The President of the committee in charge of Ghana Writers Awards (GWA) Mr Zadok Kwame Gyasi, has said the awards would soon become the country’s Pulitzer for writers to contribute to national development.
He said the Oscars, the Pulitzer’s, the Commonwealth and all other recognized literary awards started with small beginnings but were now thriving in the literary space.
Mr Gyasi was speaking in Accra at the second edition of GWA on the theme: “My art my life; creating more opportunities for the youth in the literary art industry in Ghana”.
The Oscars is a set of twenty-four awards for artistic and technical merit in the American film industry, given annually by the Academy of Motion Picture Arts and Sciences, to recognize excellence in cinematic achievements as assessed by the Academy’s voting membership.
The Pulitzer Prize is an award for achievements in newspaper, magazine and online journalism, literature, and musical composition in the United States.
Mr Gyasi said the organizers of the award were committed to the cause of building a very strong literary industry in the country.
He said, “Elsewhere, elders support young initiatives, but in my country, elders rather fight initiatives and destroy concepts because they see such ventures as threats to their self-seeking glory.”
Mr Gyasi called on corporate bodies to come on board to support the initiative to help build formidable writers for the country and help in securing a developed nation and a better future.
On the awards, Mr Gyasi said the GWA was a literary prize instituted by some young Ghanaian literary arts compatriots to celebrate excellence in the literary space.

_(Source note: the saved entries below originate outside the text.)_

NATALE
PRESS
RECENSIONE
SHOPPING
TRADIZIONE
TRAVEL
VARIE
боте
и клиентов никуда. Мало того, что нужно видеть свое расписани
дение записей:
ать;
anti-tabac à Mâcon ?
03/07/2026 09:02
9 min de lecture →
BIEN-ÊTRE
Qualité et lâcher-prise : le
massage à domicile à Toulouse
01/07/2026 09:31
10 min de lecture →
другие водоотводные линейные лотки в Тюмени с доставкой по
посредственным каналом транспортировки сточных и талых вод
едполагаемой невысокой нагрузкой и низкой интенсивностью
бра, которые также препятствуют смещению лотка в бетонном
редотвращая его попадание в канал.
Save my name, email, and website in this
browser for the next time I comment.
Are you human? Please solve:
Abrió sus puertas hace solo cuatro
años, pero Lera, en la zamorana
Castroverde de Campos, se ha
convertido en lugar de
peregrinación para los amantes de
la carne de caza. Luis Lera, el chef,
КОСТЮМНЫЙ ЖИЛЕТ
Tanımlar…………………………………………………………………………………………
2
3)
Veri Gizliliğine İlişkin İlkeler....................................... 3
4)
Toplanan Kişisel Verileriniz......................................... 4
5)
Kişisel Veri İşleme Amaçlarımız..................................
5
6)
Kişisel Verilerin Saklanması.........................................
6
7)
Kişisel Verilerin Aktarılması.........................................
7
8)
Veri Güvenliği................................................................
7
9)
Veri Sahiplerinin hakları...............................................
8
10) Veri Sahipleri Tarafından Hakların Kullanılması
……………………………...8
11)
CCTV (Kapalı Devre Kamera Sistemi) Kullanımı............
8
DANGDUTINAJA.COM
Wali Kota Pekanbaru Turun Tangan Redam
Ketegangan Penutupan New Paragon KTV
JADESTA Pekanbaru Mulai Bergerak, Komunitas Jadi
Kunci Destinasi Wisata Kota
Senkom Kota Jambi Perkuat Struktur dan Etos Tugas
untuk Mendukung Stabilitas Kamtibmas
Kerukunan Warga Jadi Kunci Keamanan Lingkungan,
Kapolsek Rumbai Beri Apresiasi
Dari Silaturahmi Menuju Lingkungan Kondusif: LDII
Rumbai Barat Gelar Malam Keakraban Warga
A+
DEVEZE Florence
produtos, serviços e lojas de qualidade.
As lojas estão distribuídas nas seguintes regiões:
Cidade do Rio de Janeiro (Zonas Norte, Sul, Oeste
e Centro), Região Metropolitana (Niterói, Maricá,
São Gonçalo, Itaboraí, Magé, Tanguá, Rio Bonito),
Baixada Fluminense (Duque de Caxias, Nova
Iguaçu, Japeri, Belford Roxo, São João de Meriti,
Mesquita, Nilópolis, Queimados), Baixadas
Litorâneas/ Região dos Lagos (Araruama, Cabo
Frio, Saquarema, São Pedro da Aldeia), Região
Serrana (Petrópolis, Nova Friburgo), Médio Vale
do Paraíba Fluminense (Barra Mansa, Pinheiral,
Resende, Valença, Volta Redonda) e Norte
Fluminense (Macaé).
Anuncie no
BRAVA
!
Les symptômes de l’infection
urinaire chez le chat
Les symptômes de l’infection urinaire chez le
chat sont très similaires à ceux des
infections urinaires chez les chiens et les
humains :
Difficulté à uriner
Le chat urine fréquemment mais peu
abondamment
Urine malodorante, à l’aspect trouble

He said the maiden edition of the awards was held on October 29, last years at Marvels in Accra.
Mr Gyasi said this year, organizers received 425 entries in five categories of Short Story, Poetry, Literature Blog, Spoken Word, and a Poetry contest on Galamsey but had to drop the Spoken Word Category due to violations in the guidelines regarding the contest.
At the end of the contest, 24 unpublished writers were shortlisted in the four remaining categories, while four were adjudged winners of the categories.
Mr Philip Arko Ewusi won the short story category with his “University Of Hard Knocks” and Mrs Celestine Nudanu won the Literature Blog category.
Mr Kwao Jonathan Tetteh won the poetry category with his “A Toil in the Dark” and Maame Akua Akyea Kodua with her “The Cry of the Land” won the Poetry on Galamsey category.
In the short story category, the following were shortlisted; University of Hard Knocks by Philip Arko Ewusi, Liberia Woman by Samuel Owusu Achiaw, Prayer Mongers by Nana Yaa Asantewaa Asante, Faded Beauty by Robert Owuodihia, Incapacitated by Nana Ama Gyemaah Otuahene, The Sound of Silence by Ruby Yayra Goka, Ruky and Buky by Serebour Badu Prosper.
In the literature blog category, Celestine Nudanu and the Creative Arts Society were the nominees.
In the Poetry on galamsey category the following were nominated; Dig Deeper by Yvette D. Adusei, The Dying Digger by Kweku Taylor, and The Cry of the Land by Maame Akua Akyaa Koduah.
In the Poetry category, the following were the nominees; The Piano Phone by Logoh Selorm Philip, Gentle Lucifer by Mohammed Shamsu-deen, A Thousand Mystics by Kofi Acquah, A Letter to My Oppressor by Emmanuel Agyei-Poku, That Jesus Name by Adjei-Arthur Bonsue, The Plight of a House Help by Gabla Godwin
Other nominees for the Poetry category were Africa of Old by Sacket Anthony Djaba, Little Black Children by Gayi C. Eyram, An Elegy for Awonoor by Abelumkeamah Bertrand Azags, A Toil In The Dark by Kwao Jonathan Tetteh, Of Our Land by Ekow Dodd and The Making of Silence by Nana Karikari Akyempo Prempeh.